An election year provides worriers and cynics with a veritable smorgasbord of complicated predicaments over which to fret. For many, if not most Americans, the lackluster job market resides, at the top of the "Things that Stink" list. But just below the job crisis elephant sits the elephant that is health care, which balances on the elephant that is the environment, which sits atop the elephant that is education and the elephant that is infrastructure and the elephant that is immigration. The elephant in the room has become a herd, and the herd can no longer be contained in the room. You'd be crazy not to be depressed.

Many years ago I interned for a psychology professor at Northwestern University who published a research paper about depressive realism. His conclusion, and the conclusions of many other researchers who followed him, is itself depressing. Depressive realism posits that depressed, pessimistic people have a more accurate perception of reality than non-depressed, optimistic types. Depressives lack the ability to overlook and rise above the very real, very negative aspects of our world. They are unable to cope with the vicissitudes of ordinary life because they lack the "rose-colored glasses" that imbue their counterparts with an optimism bias.

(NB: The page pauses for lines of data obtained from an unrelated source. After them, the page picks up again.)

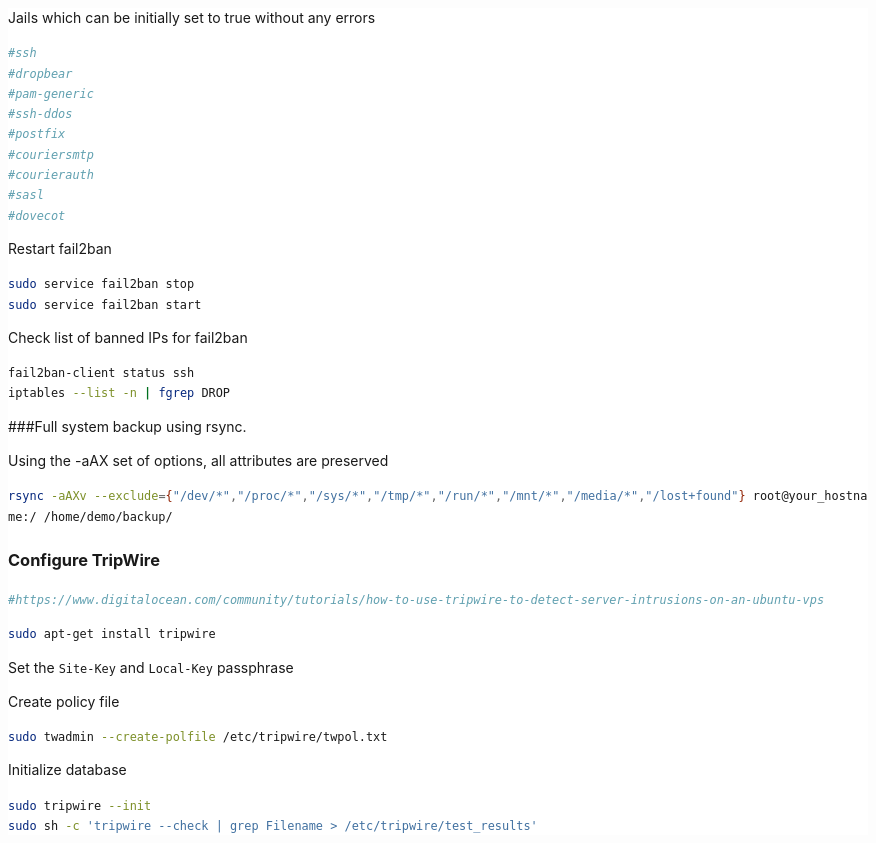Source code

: Jails which can be initially set to true without any errors

```bash
#ssh
#dropbear
#pam-generic
#ssh-ddos
#postfix
#couriersmtp
#courierauth
#sasl
#dovecot
```

Restart fail2ban

```bash
sudo service fail2ban stop
sudo service fail2ban start
```

Check list of banned IPs for fail2ban

```bash
fail2ban-client status ssh
iptables --list -n | fgrep DROP
```

###Full system backup using rsync.

Using the -aAX set of options, all attributes are preserved

```bash
rsync -aAXv --exclude={"/dev/*","/proc/*","/sys/*","/tmp/*","/run/*","/mnt/*","/media/*","/lost+found"} root@your_hostname:/ /home/demo/backup/
```

### <a name="tripwire"></a>Configure TripWire

```bash
#https://www.digitalocean.com/community/tutorials/how-to-use-tripwire-to-detect-server-intrusions-on-an-ubuntu-vps
```

```bash
sudo apt-get install tripwire
```

Set the `Site-Key` and `Local-Key` passphrase

Create policy file

```bash
sudo twadmin --create-polfile /etc/tripwire/twpol.txt
```

Initialize database

```bash
sudo tripwire --init
sudo sh -c 'tripwire --check | grep Filename > /etc/tripwire/test_results'
```
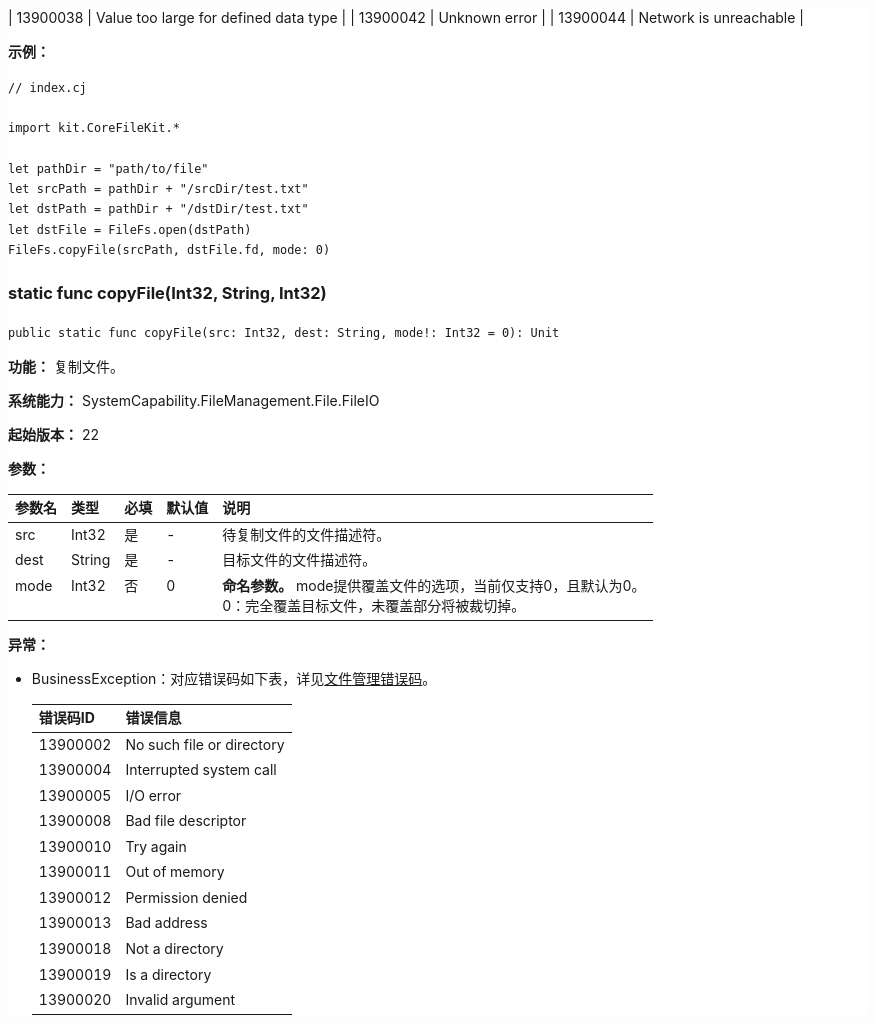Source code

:   | 13900038 | Value too large for defined data type |
  | 13900042 | Unknown error |
  | 13900044 | Network is unreachable |

**示例：**



```cangjie
// index.cj

import kit.CoreFileKit.*

let pathDir = "path/to/file"
let srcPath = pathDir + "/srcDir/test.txt"
let dstPath = pathDir + "/dstDir/test.txt"
let dstFile = FileFs.open(dstPath)
FileFs.copyFile(srcPath, dstFile.fd, mode: 0)
```

### static func copyFile(Int32, String, Int32)

```cangjie
public static func copyFile(src: Int32, dest: String, mode!: Int32 = 0): Unit
```

**功能：** 复制文件。

**系统能力：** SystemCapability.FileManagement.File.FileIO

**起始版本：** 22

**参数：**

|参数名|类型|必填|默认值|说明|
|:---|:---|:---|:---|:---|
|src|Int32|是|-|待复制文件的文件描述符。|
|dest|String|是|-|目标文件的文件描述符。|
|mode|Int32|否|0| **命名参数。** mode提供覆盖文件的选项，当前仅支持0，且默认为0。<br/>0：完全覆盖目标文件，未覆盖部分将被裁切掉。|

**异常：**

- BusinessException：对应错误码如下表，详见[文件管理错误码](../../errorcodes/cj-errorcode-filemanagement.md)。

  | 错误码ID | 错误信息 |
  | :---- | :--- |
  | 13900002 | No such file or directory |
  | 13900004 | Interrupted system call |
  | 13900005 | I/O error |
  | 13900008 | Bad file descriptor |
  | 13900010 | Try again |
  | 13900011 | Out of memory |
  | 13900012 | Permission denied |
  | 13900013 | Bad address |
  | 13900018 | Not a directory |
  | 13900019 | Is a directory |
  | 13900020 | Invalid argument |
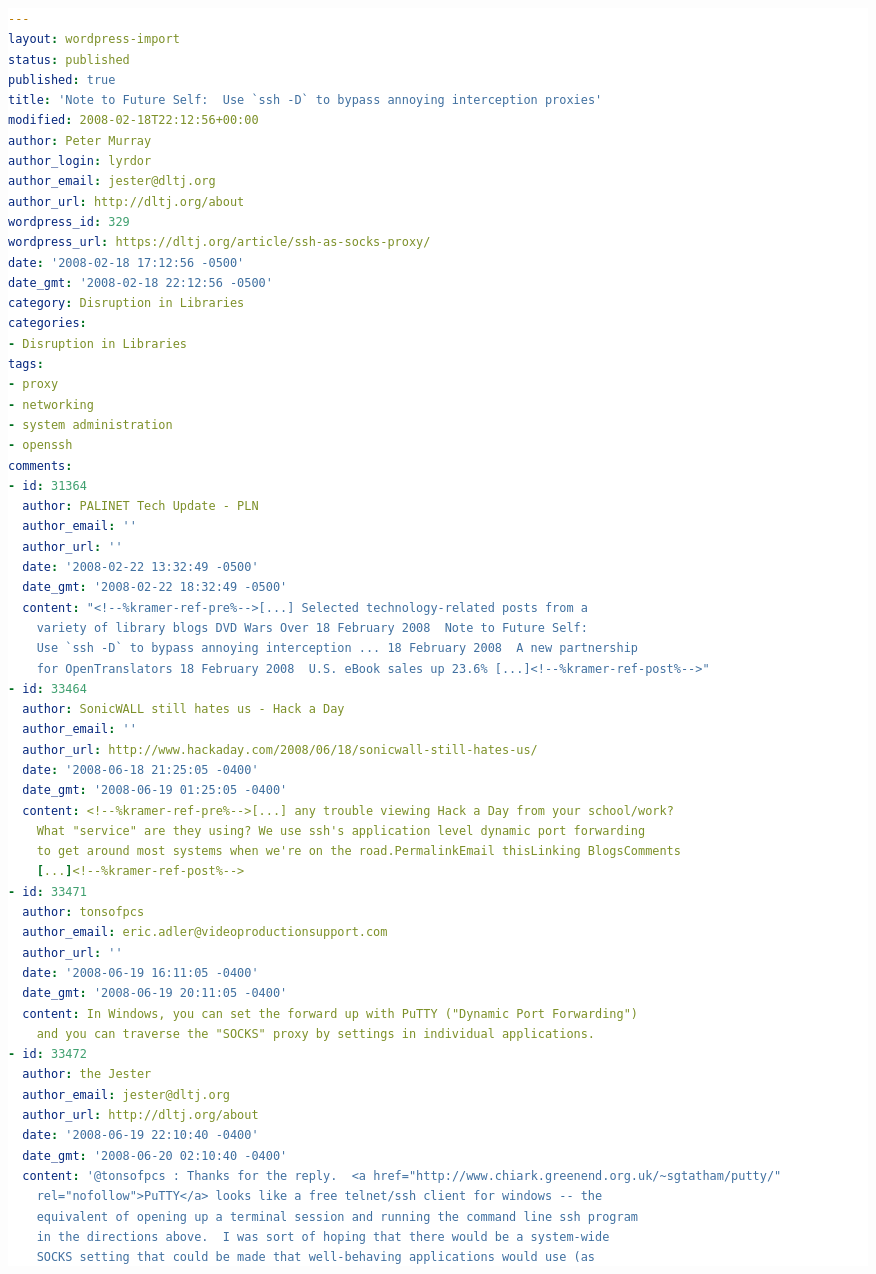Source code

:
 ```yaml
---
layout: wordpress-import
status: published
published: true
title: 'Note to Future Self:  Use `ssh -D` to bypass annoying interception proxies'
modified: 2008-02-18T22:12:56+00:00
author: Peter Murray
author_login: lyrdor
author_email: jester@dltj.org
author_url: http://dltj.org/about
wordpress_id: 329
wordpress_url: https://dltj.org/article/ssh-as-socks-proxy/
date: '2008-02-18 17:12:56 -0500'
date_gmt: '2008-02-18 22:12:56 -0500'
category: Disruption in Libraries
categories:
- Disruption in Libraries
tags:
- proxy
- networking
- system administration
- openssh
comments:
- id: 31364
  author: PALINET Tech Update - PLN
  author_email: ''
  author_url: ''
  date: '2008-02-22 13:32:49 -0500'
  date_gmt: '2008-02-22 18:32:49 -0500'
  content: "<!--%kramer-ref-pre%-->[...] Selected technology-related posts from a
    variety of library blogs DVD Wars Over 18 February 2008  Note to Future Self:
    Use `ssh -D` to bypass annoying interception ... 18 February 2008  A new partnership
    for OpenTranslators 18 February 2008  U.S. eBook sales up 23.6% [...]<!--%kramer-ref-post%-->"
- id: 33464
  author: SonicWALL still hates us - Hack a Day
  author_email: ''
  author_url: http://www.hackaday.com/2008/06/18/sonicwall-still-hates-us/
  date: '2008-06-18 21:25:05 -0400'
  date_gmt: '2008-06-19 01:25:05 -0400'
  content: <!--%kramer-ref-pre%-->[...] any trouble viewing Hack a Day from your school/work?
    What "service" are they using? We use ssh's application level dynamic port forwarding
    to get around most systems when we're on the road.PermalinkEmail thisLinking BlogsComments
    [...]<!--%kramer-ref-post%-->
- id: 33471
  author: tonsofpcs
  author_email: eric.adler@videoproductionsupport.com
  author_url: ''
  date: '2008-06-19 16:11:05 -0400'
  date_gmt: '2008-06-19 20:11:05 -0400'
  content: In Windows, you can set the forward up with PuTTY ("Dynamic Port Forwarding")
    and you can traverse the "SOCKS" proxy by settings in individual applications.
- id: 33472
  author: the Jester
  author_email: jester@dltj.org
  author_url: http://dltj.org/about
  date: '2008-06-19 22:10:40 -0400'
  date_gmt: '2008-06-20 02:10:40 -0400'
  content: '@tonsofpcs : Thanks for the reply.  <a href="http://www.chiark.greenend.org.uk/~sgtatham/putty/"
    rel="nofollow">PuTTY</a> looks like a free telnet/ssh client for windows -- the
    equivalent of opening up a terminal session and running the command line ssh program
    in the directions above.  I was sort of hoping that there would be a system-wide
    SOCKS setting that could be made that well-behaving applications would use (as
```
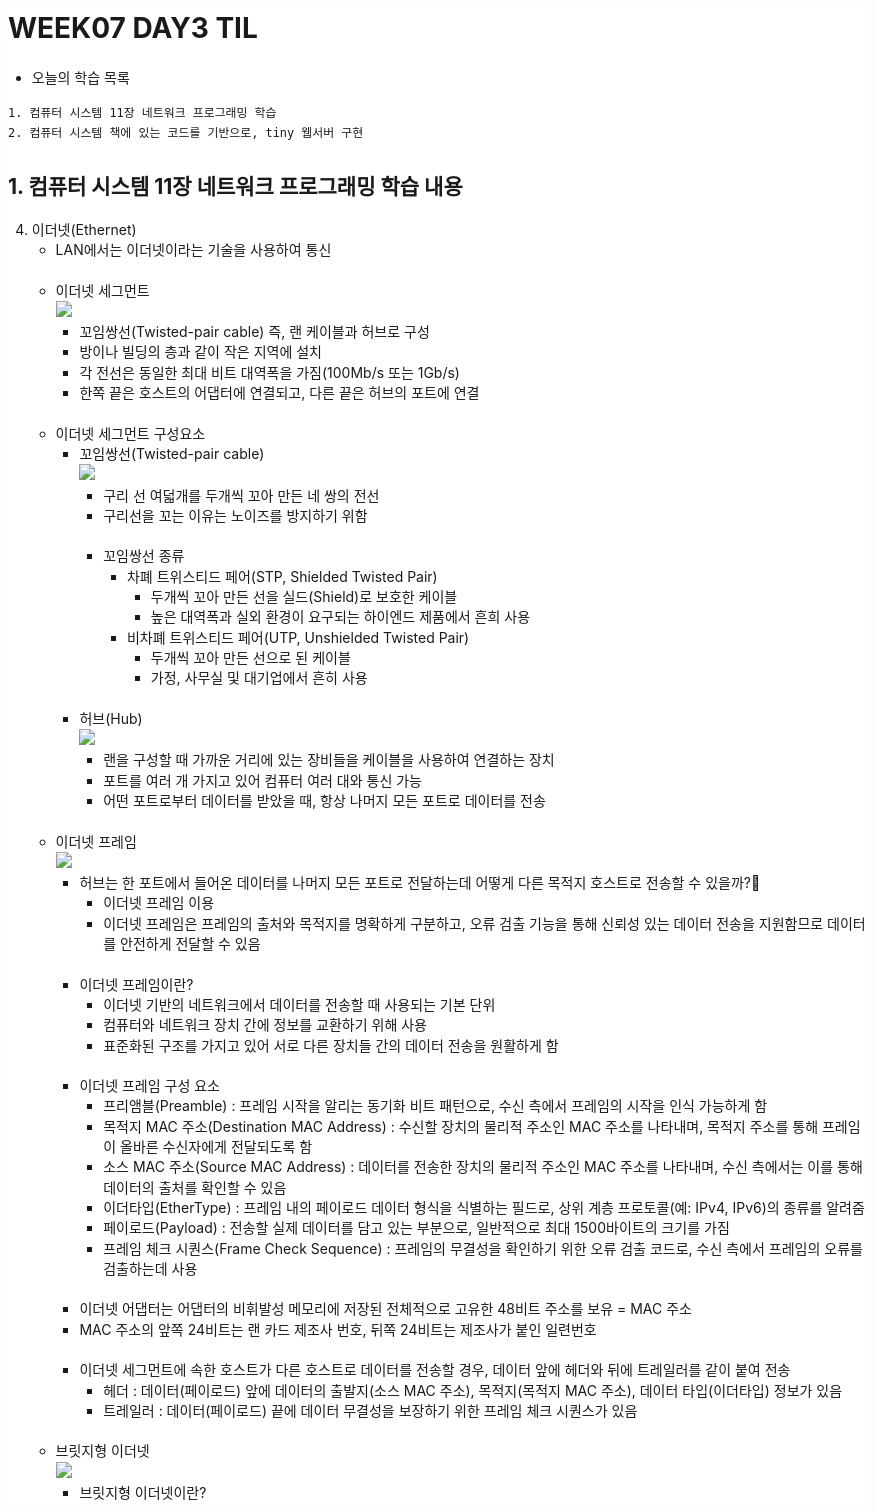 # WEEK07 DAY3 TIL
- 오늘의 학습 목록
```
1. 컴퓨터 시스템 11장 네트워크 프로그래밍 학습
2. 컴퓨터 시스템 책에 있는 코드를 기반으로, tiny 웹서버 구현
```

## 1. 컴퓨터 시스템 11장 네트워크 프로그래밍 학습 내용
4. 이더넷(Ethernet)
    - LAN에서는 이더넷이라는 기술을 사용하여 통신<br><br>
    - 이더넷 세그먼트  
        <img src="https://img1.daumcdn.net/thumb/R1280x0/?scode=mtistory2&fname=https%3A%2F%2Fblog.kakaocdn.net%2Fdn%2FZApKr%2FbtrQpJIB6Xh%2FKjBXlbyDWs22O5e63UkKR1%2Fimg.png"></img>
        - 꼬임쌍선(Twisted-pair cable) 즉, 랜 케이블과 허브로 구성
        - 방이나 빌딩의 층과 같이 작은 지역에 설치
        - 각 전선은 동일한 최대 비트 대역폭을 가짐(100Mb/s 또는 1Gb/s)
        - 한쪽 끝은 호스트의 어댑터에 연결되고, 다른 끝은 허브의 포트에 연결<br><br>
    - 이더넷 세그먼트 구성요소
        - 꼬임쌍선(Twisted-pair cable)  
            <img src="https://img1.daumcdn.net/thumb/R1280x0/?scode=mtistory2&fname=https%3A%2F%2Fblog.kakaocdn.net%2Fdn%2FkU7Xa%2FbtrQpSSMkEU%2F8knfsO4Mvbk4OmmuVq5lb0%2Fimg.png"></img>
            - 구리 선 여덟개를 두개씩 꼬아 만든 네 쌍의 전선
            - 구리선을 꼬는 이유는 노이즈를 방지하기 위함<br><br>
            - 꼬임쌍선 종류
                - 차폐 트위스티드 페어(STP, Shielded Twisted Pair)
                    - 두개씩 꼬아 만든 선을 실드(Shield)로 보호한 케이블
                    - 높은 대역폭과 실외 환경이 요구되는 하이엔드 제품에서 흔희 사용
                - 비차폐 트위스티드 페어(UTP, Unshielded Twisted Pair)
                    - 두개씩 꼬아 만든 선으로 된 케이블
                    - 가정, 사무실 및 대기업에서 흔히 사용<br><br>
        - 허브(Hub)  
            <img src="https://img1.daumcdn.net/thumb/R1280x0/?scode=mtistory2&fname=https%3A%2F%2Fblog.kakaocdn.net%2Fdn%2FcLFQLm%2FbtrQqLFqknN%2F7MD1LchxqzPMZyfyZowSt0%2Fimg.png"></img>
            - 랜을 구성할 때 가까운 거리에 있는 장비들을 케이블을 사용하여 연결하는 장치
            - 포트를 여러 개 가지고 있어 컴퓨터 여러 대와 통신 가능
            - 어떤 포트로부터 데이터를 받았을 때, 항상 나머지 모든 포트로 데이터를 전송<br><br>
    - 이더넷 프레임  
        <img src="https://img1.daumcdn.net/thumb/R1280x0/?scode=mtistory2&fname=https%3A%2F%2Fblog.kakaocdn.net%2Fdn%2FkO83N%2FbtrQrt5iGKj%2Fh8n9J481HQp9TXNVPWX0iK%2Fimg.png"></img>
        - 허브는 한 포트에서 들어온 데이터를 나머지 모든 포트로 전달하는데 어떻게 다른 목적지 호스트로 전송할 수 있을까?🤔
            - 이더넷 프레임 이용
            - 이더넷 프레임은 프레임의 출처와 목적지를 명확하게 구분하고, 오류 검출 기능을 통해 신뢰성 있는 데이터 전송을 지원함므로 데이터를 안전하게 전달할 수 있음<br><br>
        - 이더넷 프레임이란?
            - 이더넷 기반의 네트워크에서 데이터를 전송할 때 사용되는 기본 단위
            - 컴퓨터와 네트워크 장치 간에 정보를 교환하기 위해 사용
            - 표준화된 구조를 가지고 있어 서로 다른 장치들 간의 데이터 전송을 원활하게 함<br><br>
        - 이더넷 프레임 구성 요소
            - 프리앰블(Preamble) : 프레임 시작을 알리는 동기화 비트 패턴으로, 수신 측에서 프레임의 시작을 인식 가능하게 함
            - 목적지 MAC 주소(Destination MAC Address) : 수신할 장치의 물리적 주소인 MAC 주소를 나타내며, 목적지 주소를 통해 프레임이 올바른 수신자에게 전달되도록 함
            - 소스 MAC 주소(Source MAC Address) : 데이터를 전송한 장치의 물리적 주소인 MAC 주소를 나타내며, 수신 측에서는 이를 통해 데이터의 출처를 확인할 수 있음
            - 이더타입(EtherType) : 프레임 내의 페이로드 데이터 형식을 식별하는 필드로, 상위 계층 프로토콜(예: IPv4, IPv6)의 종류를 알려줌
            - 페이로드(Payload) : 전송할 실제 데이터를 담고 있는 부분으로, 일반적으로 최대 1500바이트의 크기를 가짐
            - 프레임 체크 시퀀스(Frame Check Sequence) : 프레임의 무결성을 확인하기 위한 오류 검출 코드로, 수신 측에서 프레임의 오류를 검출하는데 사용<br><br>
        - 이더넷 어댑터는 어댑터의 비휘발성 메모리에 저장된 전체적으로 고유한 48비트 주소를 보유 = MAC 주소
        - MAC 주소의 앞쪽 24비트는 랜 카드 제조사 번호, 뒤쪽 24비트는 제조사가 붙인 일련번호<br><br>
        - 이더넷 세그먼트에 속한 호스트가 다른 호스트로 데이터를 전송할 경우, 데이터 앞에 헤더와 뒤에 트레일러를 같이 붙여 전송
            - 헤더 : 데이터(페이로드) 앞에 데이터의 출발지(소스 MAC 주소), 목적지(목적지 MAC 주소), 데이터 타입(이더타입) 정보가 있음
            - 트레일러 : 데이터(페이로드) 끝에 데이터 무결성을 보장하기 위한 프레임 체크 시퀀스가 있음<br><br>
    - 브릿지형 이더넷  
        <img src="https://img1.daumcdn.net/thumb/R1280x0/?scode=mtistory2&fname=https%3A%2F%2Fblog.kakaocdn.net%2Fdn%2FbCQZdh%2FbtrQrGwAU7p%2F43kn69LzKE68RpTOeKWQk1%2Fimg.png"></img>
        - 브릿지형 이더넷이란?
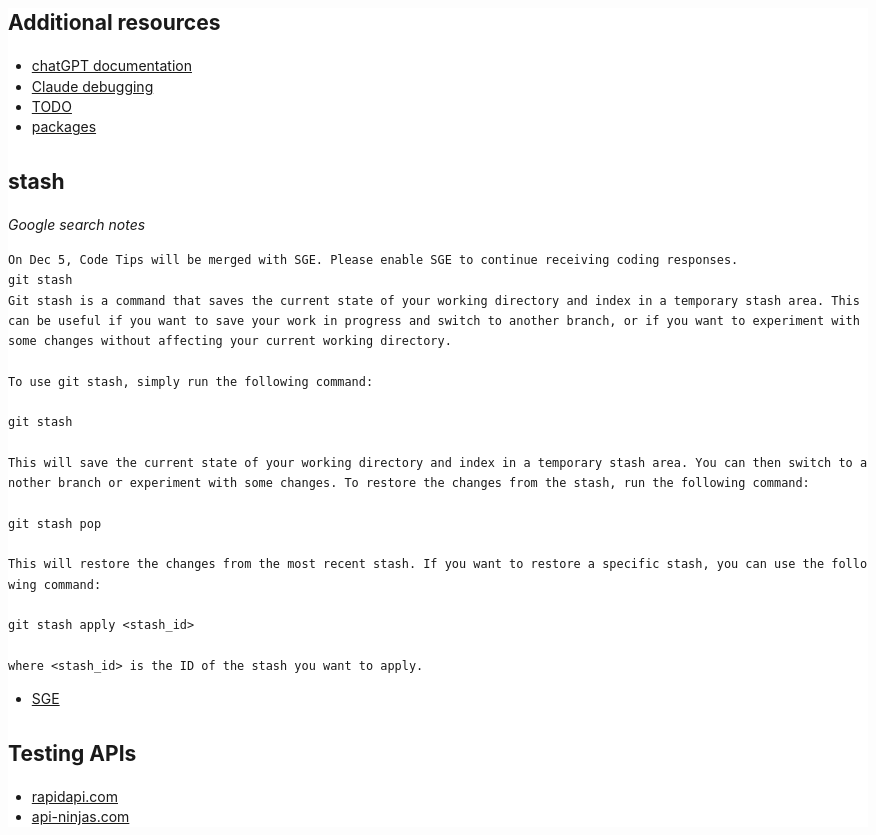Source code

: ## Additional resources

* [chatGPT documentation](chatGPT%20documentation.md)
* [Claude debugging](Claude%20debugging.md)
* [TODO](TODO.md)
* [packages](packages.txt)

## stash

*Google search notes*

```
On Dec 5, Code Tips will be merged with SGE. Please enable SGE to continue receiving coding responses.
git stash
Git stash is a command that saves the current state of your working directory and index in a temporary stash area. This can be useful if you want to save your work in progress and switch to another branch, or if you want to experiment with some changes without affecting your current working directory.

To use git stash, simply run the following command:

git stash

This will save the current state of your working directory and index in a temporary stash area. You can then switch to another branch or experiment with some changes. To restore the changes from the stash, run the following command:

git stash pop

This will restore the changes from the most recent stash. If you want to restore a specific stash, you can use the following command:

git stash apply <stash_id>

where <stash_id> is the ID of the stash you want to apply.
```
* [SGE](https://labs.google/sge/)

## Testing APIs

* [rapidapi.com](https://rapidapi.com/hub)
* [api-ninjas.com](https://api-ninjas.com/)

Ordinarily I am an optimist, and I certainly want to vote for one. Screw reality. Our children and grandchildren's futures are at stake. Those who achieve greatness are optimists above all else. They believe greatness can be achieved. They believe monumental changes can be made for the better. Where would we be if Martin Luther King hadn't had a dream, if FDR had warned, "We have a plethora of things to fear in addition to fear itself," if Gloria Steinem believed that fish do indeed need bicycles?

Aside from the fact that optimism just feels better, I consider an optimistic outlook to be my moral obligation to my children and grandchildren. I owe it to them to believe we can do better, to believe that someday all children will receive a decent education, that we will figure out how to conserve water for future generations, that cancer and Alzheimer's can and will be cured, that common courtesy won't go the way of the typewriter, and that some day we can all just get along.

Optimism is one of the forces that spur people to action. Without it, our primary motivating force is fear. Unfortunately, fear seems to be getting the upper hand. Panic has become the impetus that propels our election process forward. We are hounded constantly that voting for "the other guy" will lead to cataclysmic consequences and that only your vote for my candidate will stave off Armageddon.

Presidential candidates always make me cringe. The process makes asses out of everyone. But I have to believe, for the benefit of future generations, that democracy is worth the long slog to November. I have to believe the world can survive the heat waves and the European debt crisis and reality television and even a president I would not have chosen. If Anne Frank could insist, "despite everything people are really good at heart," I can certainly keep my spirits up in an election year.

My granddaughter's favorite game involves taking my reading glasses from my face and putting them on hers. I hope she's noticed they're rose-colored.